We have never paid for the jobs we expect them to do around the house. I know people have differing opinions on this and have heard from multiple sources that in the "real world" when adults work, they get paid, so we should offer the same consideration to our children. That's fine... I'm all for rewarding work. But the trouble with this line of thinking is that I'm an adult and I don't get paid for what I do. This is not sour grapes by any means, but merely a statement of fact. There is an awful lot of work in homemaking and while there are many benefits to this career, remuneration is not one of them.
As a society, though, we have so confused what is worthwhile with what is able to earn money that we don't think straight about it anymore. The message to women very often is unless you are getting paid for it, it is not worth doing. If you are not getting paid for it, it isn't real or valuable work. If you are not getting paid for you, you can't be influencing society. It's a little crazy, because if I were teaching other people's children, it would be considered very valuable. If I were cooking for paying guests, I would be called a chef. If I were cleaning other people's houses, I would be seen as doing what I could to support my family. If I stay home and do these things for my own family and practice hospitality to others, I am considered dead weight, not living up to my potential, a drain on society.

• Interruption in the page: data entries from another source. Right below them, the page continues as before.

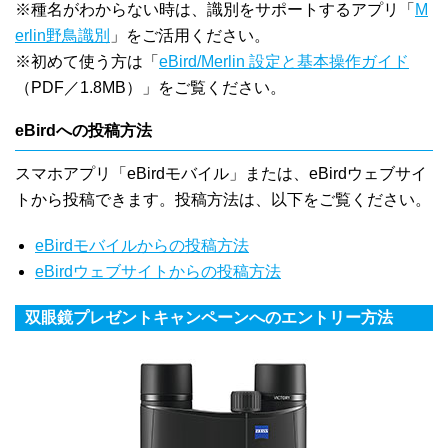
※種名がわからない時は、識別をサポートするアプリ「
M
erlin野鳥識別
」をご活用ください。
※初めて使う方は「
eBird/Merlin 設定と基本操作ガイド
（PDF／1.8MB）」をご覧ください。
eBirdへの投稿方法
スマホアプリ「eBirdモバイル」または、eBirdウェブサイ
トから投稿できます。投稿方法は、以下をご覧ください。
eBirdモバイルからの投稿方法
eBirdウェブサイトからの投稿方法
双眼鏡プレゼントキャンペーンへのエントリー方法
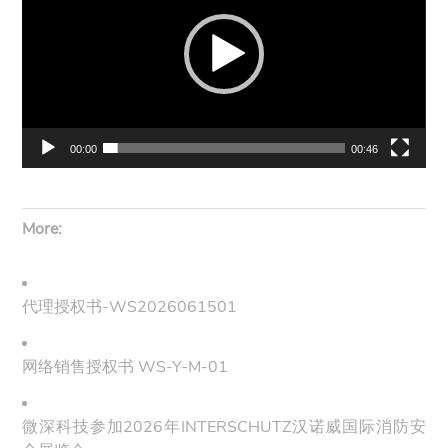
播
放
器
00:00
00:46
More:
代理授权书-WS2026061501
网络销售授权书 WS-Y-M-01
微深科技参加2026年INTERSCHUTZ汉诺威国际消防安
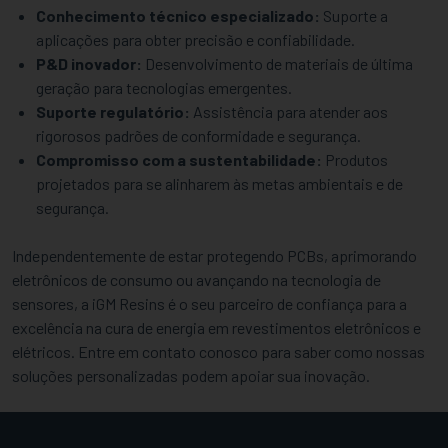
Conhecimento técnico especializado:
Suporte a
aplicações para obter precisão e confiabilidade.
P&D inovador:
Desenvolvimento de materiais de última
geração para tecnologias emergentes.
Suporte regulatório:
Assistência para atender aos
rigorosos padrões de conformidade e segurança.
Compromisso com a sustentabilidade:
Produtos
projetados para se alinharem às metas ambientais e de
segurança.
Independentemente de estar protegendo PCBs, aprimorando
eletrônicos de consumo ou avançando na tecnologia de
sensores, a iGM Resins é o seu parceiro de confiança para a
excelência na cura de energia em revestimentos eletrônicos e
elétricos. Entre em contato conosco para saber como nossas
soluções personalizadas podem apoiar sua inovação.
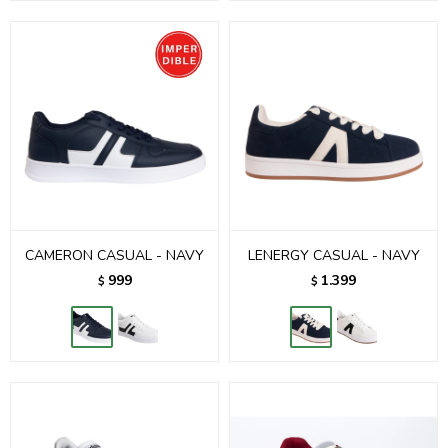
CAMERON CASUAL - NAVY
LENERGY CASUAL - NAVY
999
1.399
$
$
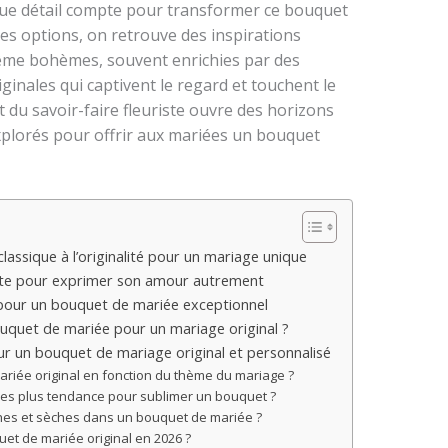
aque détail compte pour transformer ce bouquet
les options, on retrouve des inspirations
me bohèmes, souvent enrichies par des
iginales qui captivent le regard et touchent le
t du savoir-faire fleuriste ouvre des horizons
xplorés pour offrir aux mariées un bouquet
lassique à l’originalité pour un mariage unique
ette pour exprimer son amour autrement
 pour un bouquet de mariée exceptionnel
ouquet de mariée pour un mariage original ?
our un bouquet de mariage original et personnalisé
riée original en fonction du thème du mariage ?
 les plus tendance pour sublimer un bouquet ?
ches et sèches dans un bouquet de mariée ?
et de mariée original en 2026 ?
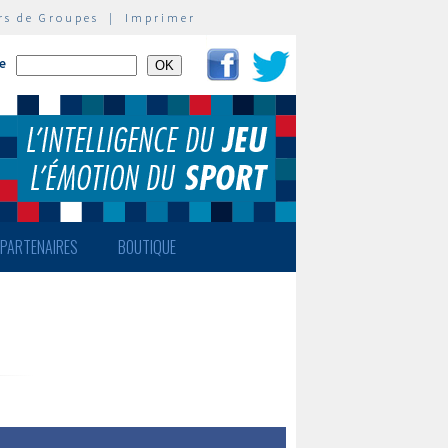
rs de Groupes
|
Imprimer
te
PARTENAIRES
BOUTIQUE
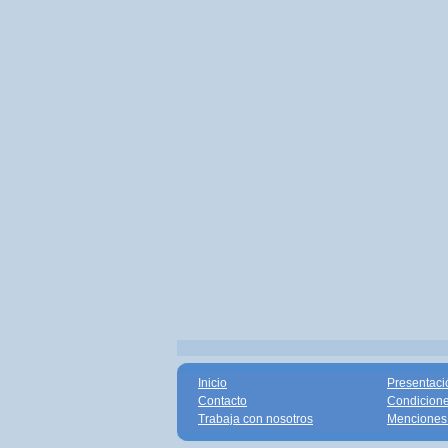
Inicio
Presentaci
Contacto
Condicione
Trabaja con nosotros
Menciones 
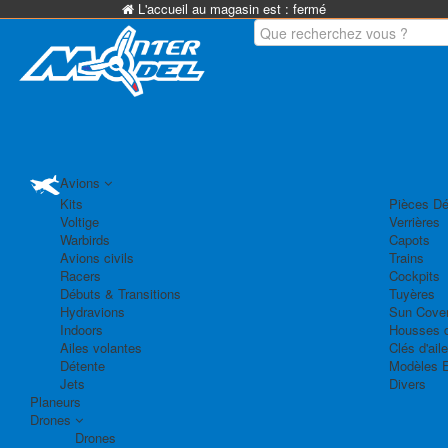
L'accueil au magasin est :
fermé
Avions
Kits
Pièces Dé
Voltige
Verrières
Warbirds
Capots
Avions civils
Trains
Racers
Cockpits
Débuts & Transitions
Tuyères
Hydravions
Sun Cove
Indoors
Housses d
Ailes volantes
Clés d'aile
Détente
Modèles 
Jets
Divers
Planeurs
Drones
Drones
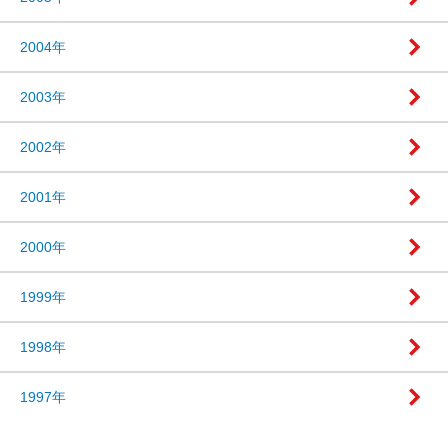
2004年
2003年
2002年
2001年
2000年
1999年
1998年
1997年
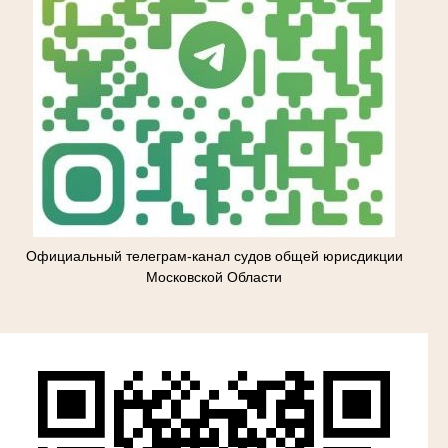
Официальный телеграм-канал судов общей юрисдикции
Московской Области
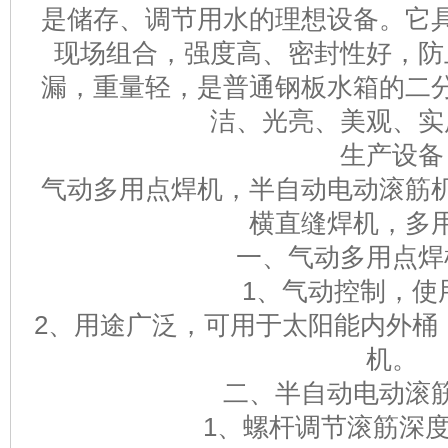
是储存、调节用水的理想设备。它
现场组合，强度高、密封性好，防
漏，重量轻，是普通钢板水箱的二
洁、光亮、美观、实
生产设备
气动多用点焊机，半自动电动滚筋
横直缝焊机，多
一、气动多用点焊
1、气动控制，使
2、用途广泛，可用于太阳能内外桶
机。
二、半自动电动滚
1、螺杆调节滚筋深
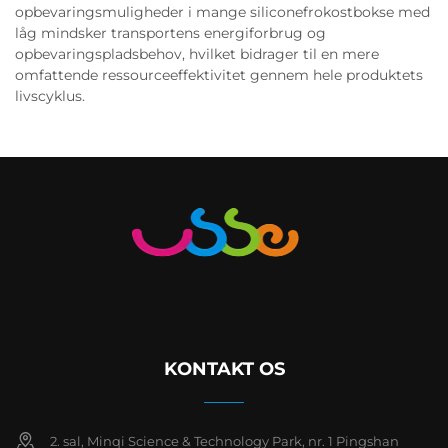
opbevaringsmuligheder i mange siliconefrokostbokse med
låg mindsker transportens energiforbrug og
opbevaringspladsbehov, hvilket bidrager til en mere
omfattende ressourceeffektivitet gennem hele produktets
livscyklus.
KONTAKT OS
2. sal, Minqi Science & Technology Park, nr. 1 Pingshan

So, no, we do not pay our children for helping to make our home a pleasant and livable place. I want my children to know the satisfaction of a job well done. (Because we do make our children go back to try again, if the assigned job is not done satisfactorily.) I want my children to know exactly how much work goes into creating a home. Even if they choose to pay someone else to do it in the future, they will have a much better idea of what the hired person is doing. I want my children to grow up with the idea that we serve other people, including our families, by doing things for them whether we enjoy them or not. And I want my sons to see that it is a valuable thing to have a wife who aspires to the career of homemaker.

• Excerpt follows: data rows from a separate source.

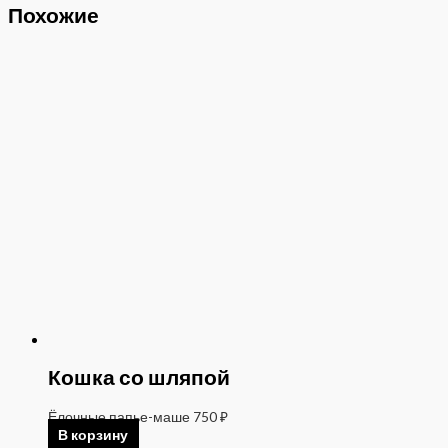
Похожие
Кошка со шляпой
Ёлочные папье-маше
750
₽
В корзину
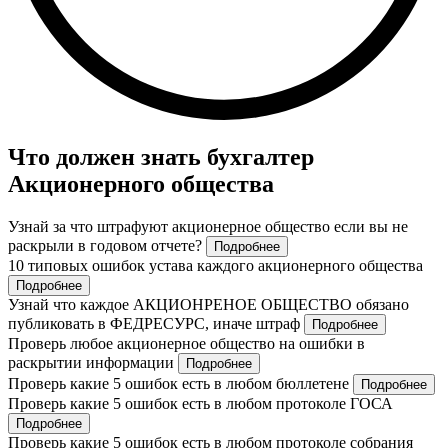
Что должен знать бухгалтер
Акционерного общества
Узнай за что штрафуют акционерное общество если вы не
раскрыли в годовом отчете?
Подробнее
10 типовых ошибок устава каждого акционерного общества
Подробнее
Узнай что каждое АКЦИОНРЕНОЕ ОБЩЕСТВО обязано
публиковать в ФЕДРЕСУРС, иначе штраф
Подробнее
Проверь любое акционерное общество на ошибки в
раскрытии информации
Подробнее
Проверь какие 5 ошибок есть в любом бюллетене
Подробнее
Проверь какие 5 ошибок есть в любом протоколе ГОСА
Подробнее
Проверь какие 5 ошибок есть в любом протоколе собрания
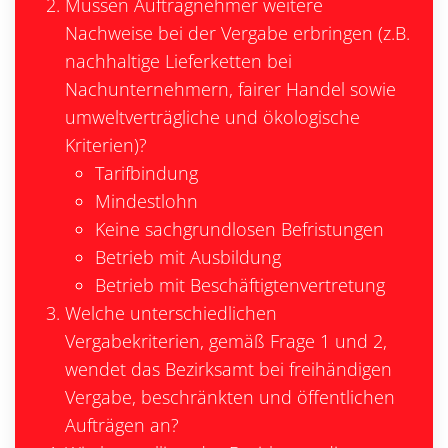
Müssen Auftragnehmer weitere
Nachweise bei der Vergabe erbringen (z.B.
nachhaltige Lieferketten bei
Nachunternehmern, fairer Handel sowie
umweltverträgliche und ökologische
Kriterien)?
Tarifbindung
Mindestlohn
Keine sachgrundlosen Befristungen
Betrieb mit Ausbildung
Betrieb mit Beschäftigtenvertretung
Welche unterschiedlichen
Vergabekriterien, gemäß Frage 1 und 2,
wendet das Bezirksamt bei freihändigen
Vergabe, beschränkten und öffentlichen
Aufträgen an?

Oh, stop hyperventilating. Why can't we say that? Why can't a woman admit that this is what she wants to do with her life? And why can't a man understand its importance and choose to support her? More often than not, I listen to young women hem and haw about what they want to do with their lives because it is not acceptable to admit that you want to create a home and raise children. More often than not, I hear about men who are uncomfortable with their wife not earning a paycheck, as if there is something shameful about having a wife who doesn't work.
I want my daughters to know that choosing to create a home is a viable option and I want my sons to know that this is an important calling which should be supported.
Continuing to advocate for the children in Bulgaria. Their files were sent back which means that they cannot be advocated for on Reese's Rainbow or have any funds donated towards their adoptions. It means they are essentially invisible and unwanted. It tells the government and the agencies that yes, indeed, their initial assumptions were correct. No one wants a child like these. They are not worth it.
But they are! They are created by God in His image and we are called to care for them. They are truly the least of these. I cannot let them go; I think about them in nearly every free moment that I have. I'm going to post one of their pictures here at the bottom of each of my posts each day. Would you join me in praying for each of these children? Pray that a family would come forward who is willing to adopt them. Love them. Pray that they will know they are not forgotten? There is still hope for these little ones as their files can be specially asked for, it just adds time to the process.
This is Harvey. He is 3 years old and is the size of an infant. Harvey is extremely malnourished and also has some cranial-facial issues. This little one also touches my heart since K. was malnourished (at some points in his life, rather extremely) and two of my children have cranial-facial issues. It is something that sounds very scary, I know. But my children are so much more than their diagnoses. This little boy has never known what it is to be loved and cared for. Doesn't he deserve at least that?